Ein DJ aus der Prager Underground-Szene gehört zu einer Gruppe, die nach einem Brandanschlag auf eine Industrieanlage in der Stadt Pardubice wegen Terrorverdachts festgenommen wurde. Unter den Beschuldigten befindet sich laut Medienberichten der Künstler Motus Bilmahjar, der auch unter dem Namen Youssef Motus auftritt.
Der Vorfall soll sich am 20. März ereignet haben. Insgesamt fünf Personen wurden zunächst in Tschechien festgenommen, zwei weitere später in Polen. Ein bislang kaum bekanntes pro-palästinensisches Netzwerk namens Earthquake Faction bekannte sich online zu dem Brand und behauptete, die Anlage habe Waffen für Israel produziert. Das betroffene Unternehmen, die LPP Holding, wies diese Darstellung zurück.
Die Staatsanwaltschaft wirft den Beschuldigten die Beteiligung an einem terroristischen Akt vor. Verteidiger betonen jedoch, dass die Beweislage bislang überwiegend auf Indizien beruhe und die Angeklagten ihre Unschuld beteuern.

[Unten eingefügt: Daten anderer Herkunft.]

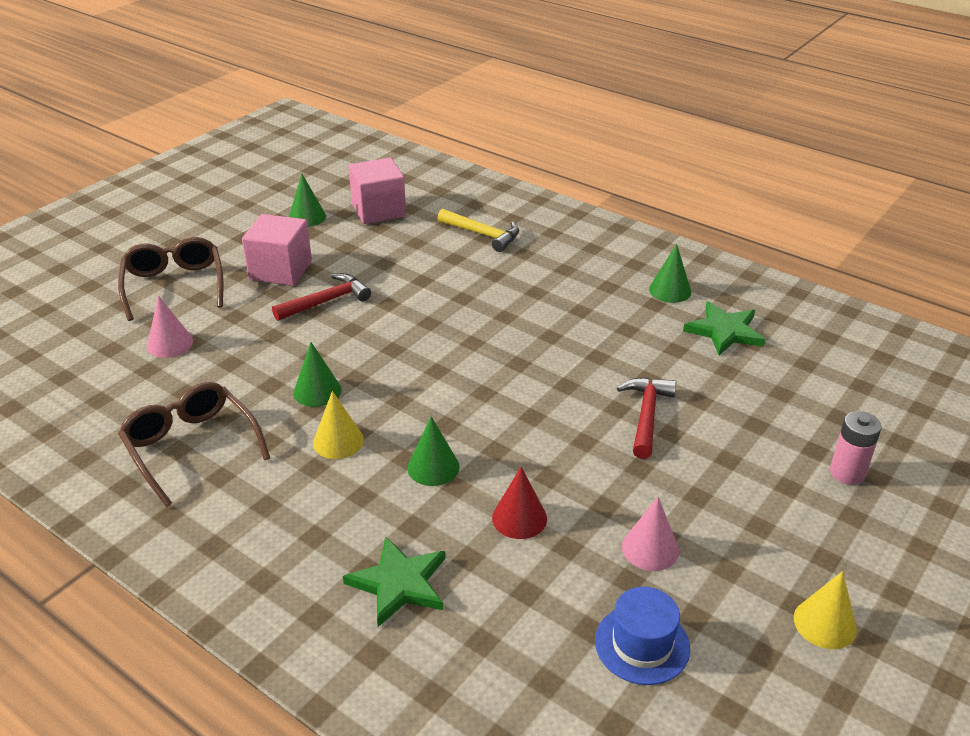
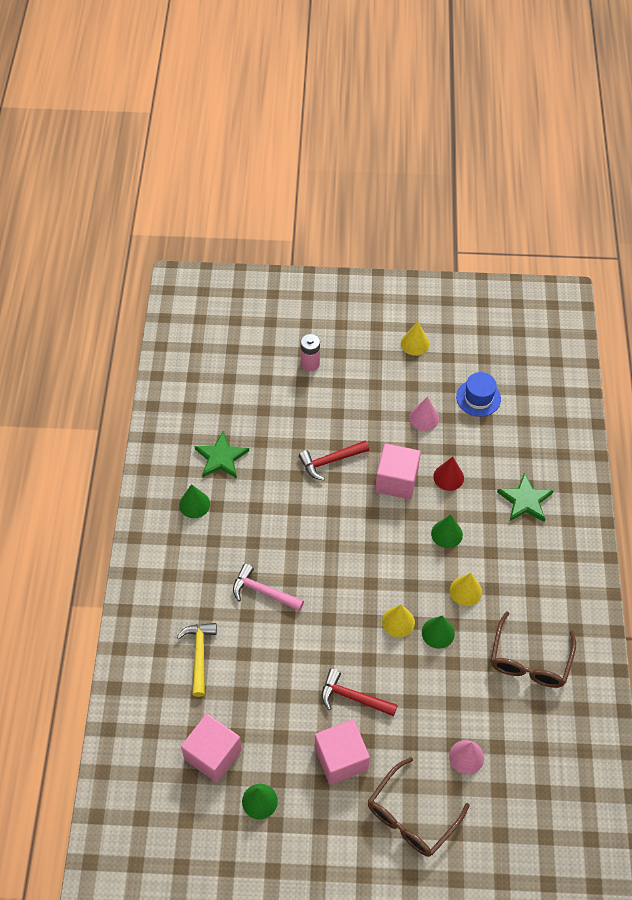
camera: 125 degrees left, 20 degrees up
(366, 368) = (398, 622): none -> yellow cone
(510, 294) = (263, 592): none -> pink hammer
(561, 461) = (396, 480): none -> pink cube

Der Fall sorgt in der Tschechischen Republik für breite politische und gesellschaftliche Debatten. Einige Medien stellten Verbindungen zur linken, queeren und Clubkultur her, was von Kritikerinnen und Kritikern als problematische Pauschalisierung gewertet wird. Parallel dazu prüft Kulturminister Oto Klempíř Berichten zufolge, öffentliche Fördermittel für die Prager Galerie Světová 1 zu blockieren – ein Schritt, der in der Kulturszene als politisch motiviert diskutiert wird.